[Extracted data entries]

........

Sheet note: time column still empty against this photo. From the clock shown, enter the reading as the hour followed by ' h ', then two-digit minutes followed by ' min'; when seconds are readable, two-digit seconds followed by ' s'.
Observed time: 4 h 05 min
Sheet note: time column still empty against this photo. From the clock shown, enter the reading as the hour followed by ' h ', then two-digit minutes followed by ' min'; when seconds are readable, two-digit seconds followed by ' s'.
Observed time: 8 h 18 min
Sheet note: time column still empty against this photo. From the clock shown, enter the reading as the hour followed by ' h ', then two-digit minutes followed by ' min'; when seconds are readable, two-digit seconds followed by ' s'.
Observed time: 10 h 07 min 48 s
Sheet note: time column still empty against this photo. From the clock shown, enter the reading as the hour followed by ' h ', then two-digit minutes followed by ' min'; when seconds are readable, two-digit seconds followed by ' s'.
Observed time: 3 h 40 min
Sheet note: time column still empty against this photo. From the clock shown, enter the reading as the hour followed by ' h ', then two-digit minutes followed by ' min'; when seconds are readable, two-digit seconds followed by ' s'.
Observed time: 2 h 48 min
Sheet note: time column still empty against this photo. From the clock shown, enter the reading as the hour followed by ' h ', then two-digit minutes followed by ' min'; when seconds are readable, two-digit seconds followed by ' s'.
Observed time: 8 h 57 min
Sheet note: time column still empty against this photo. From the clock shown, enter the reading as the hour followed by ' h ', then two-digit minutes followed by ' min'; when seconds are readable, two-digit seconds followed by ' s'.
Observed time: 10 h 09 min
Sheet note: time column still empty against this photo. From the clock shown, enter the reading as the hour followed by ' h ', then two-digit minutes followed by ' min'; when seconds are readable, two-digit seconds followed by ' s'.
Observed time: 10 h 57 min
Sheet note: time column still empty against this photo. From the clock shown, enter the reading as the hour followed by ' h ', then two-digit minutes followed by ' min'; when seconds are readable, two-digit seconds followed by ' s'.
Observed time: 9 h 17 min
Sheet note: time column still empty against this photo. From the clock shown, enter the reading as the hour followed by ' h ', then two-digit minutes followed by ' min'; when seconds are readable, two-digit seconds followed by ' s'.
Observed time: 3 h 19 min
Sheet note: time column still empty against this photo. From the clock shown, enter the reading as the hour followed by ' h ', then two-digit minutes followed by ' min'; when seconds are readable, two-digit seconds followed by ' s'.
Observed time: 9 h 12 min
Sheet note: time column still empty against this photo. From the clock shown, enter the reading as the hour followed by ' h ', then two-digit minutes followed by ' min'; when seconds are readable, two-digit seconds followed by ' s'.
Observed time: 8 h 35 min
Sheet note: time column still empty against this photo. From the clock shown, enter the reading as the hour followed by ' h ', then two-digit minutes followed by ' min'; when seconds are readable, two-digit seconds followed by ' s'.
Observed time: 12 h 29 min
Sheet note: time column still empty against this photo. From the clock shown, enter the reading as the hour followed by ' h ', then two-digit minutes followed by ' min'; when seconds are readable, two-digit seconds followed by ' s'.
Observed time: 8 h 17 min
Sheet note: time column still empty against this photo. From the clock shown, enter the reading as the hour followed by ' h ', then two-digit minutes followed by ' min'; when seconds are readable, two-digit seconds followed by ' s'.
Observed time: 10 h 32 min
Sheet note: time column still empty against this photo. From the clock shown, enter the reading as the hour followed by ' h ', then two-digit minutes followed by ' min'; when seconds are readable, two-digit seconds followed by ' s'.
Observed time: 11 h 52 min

........

**GIVEN PROBLEM**. Rewrite all of these lines as a Markdown table with two columns, "Row" for the row number and "Line" for the line itself, leaving out any blank lines.

**REPLY**.
| Row | Line |
|---|---|
| 1 | Sheet note: time column still empty against this photo. From the clock shown, enter the reading as the hour followed by ' h ', then two-digit minutes followed by ' min'; when seconds are readable, two-digit seconds followed by ' s'. |
| 2 | Observed time: 4 h 05 min |
| 3 | Sheet note: time column still empty against this photo. From the clock shown, enter the reading as the hour followed by ' h ', then two-digit minutes followed by ' min'; when seconds are readable, two-digit seconds followed by ' s'. |
| 4 | Observed time: 8 h 18 min |
| 5 | Sheet note: time column still empty against this photo. From the clock shown, enter the reading as the hour followed by ' h ', then two-digit minutes followed by ' min'; when seconds are readable, two-digit seconds followed by ' s'. |
| 6 | Observed time: 10 h 07 min 48 s |
| 7 | Sheet note: time column still empty against this photo. From the clock shown, enter the reading as the hour followed by ' h ', then two-digit minutes followed by ' min'; when seconds are readable, two-digit seconds followed by ' s'. |
| 8 | Observed time: 3 h 40 min |
| 9 | Sheet note: time column still empty against this photo. From the clock shown, enter the reading as the hour followed by ' h ', then two-digit minutes followed by ' min'; when seconds are readable, two-digit seconds followed by ' s'. |
| 10 | Observed time: 2 h 48 min |
| 11 | Sheet note: time column still empty against this photo. From the clock shown, enter the reading as the hour followed by ' h ', then two-digit minutes followed by ' min'; when seconds are readable, two-digit seconds followed by ' s'. |
| 12 | Observed time: 8 h 57 min |
| 13 | Sheet note: time column still empty against this photo. From the clock shown, enter the reading as the hour followed by ' h ', then two-digit minutes followed by ' min'; when seconds are readable, two-digit seconds followed by ' s'. |
| 14 | Observed time: 10 h 09 min |
| 15 | Sheet note: time column still empty against this photo. From the clock shown, enter the reading as the hour followed by ' h ', then two-digit minutes followed by ' min'; when seconds are readable, two-digit seconds followed by ' s'. |
| 16 | Observed time: 10 h 57 min |
| 17 | Sheet note: time column still empty against this photo. From the clock shown, enter the reading as the hour followed by ' h ', then two-digit minutes followed by ' min'; when seconds are readable, two-digit seconds followed by ' s'. |
| 18 | Observed time: 9 h 17 min |
| 19 | Sheet note: time column still empty against this photo. From the clock shown, enter the reading as the hour followed by ' h ', then two-digit minutes followed by ' min'; when seconds are readable, two-digit seconds followed by ' s'. |
| 20 | Observed time: 3 h 19 min |
| 21 | Sheet note: time column still empty against this photo. From the clock shown, enter the reading as the hour followed by ' h ', then two-digit minutes followed by ' min'; when seconds are readable, two-digit seconds followed by ' s'. |
| 22 | Observed time: 9 h 12 min |
| 23 | Sheet note: time column still empty against this photo. From the clock shown, enter the reading as the hour followed by ' h ', then two-digit minutes followed by ' min'; when seconds are readable, two-digit seconds followed by ' s'. |
| 24 | Observed time: 8 h 35 min |
| 25 | Sheet note: time column still empty against this photo. From the clock shown, enter the reading as the hour followed by ' h ', then two-digit minutes followed by ' min'; when seconds are readable, two-digit seconds followed by ' s'. |
| 26 | Observed time: 12 h 29 min |
| 27 | Sheet note: time column still empty against this photo. From the clock shown, enter the reading as the hour followed by ' h ', then two-digit minutes followed by ' min'; when seconds are readable, two-digit seconds followed by ' s'. |
| 28 | Observed time: 8 h 17 min |
| 29 | Sheet note: time column still empty against this photo. From the clock shown, enter the reading as the hour followed by ' h ', then two-digit minutes followed by ' min'; when seconds are readable, two-digit seconds followed by ' s'. |
| 30 | Observed time: 10 h 32 min |
| 31 | Sheet note: time column still empty against this photo. From the clock shown, enter the reading as the hour followed by ' h ', then two-digit minutes followed by ' min'; when seconds are readable, two-digit seconds followed by ' s'. |
| 32 | Observed time: 11 h 52 min |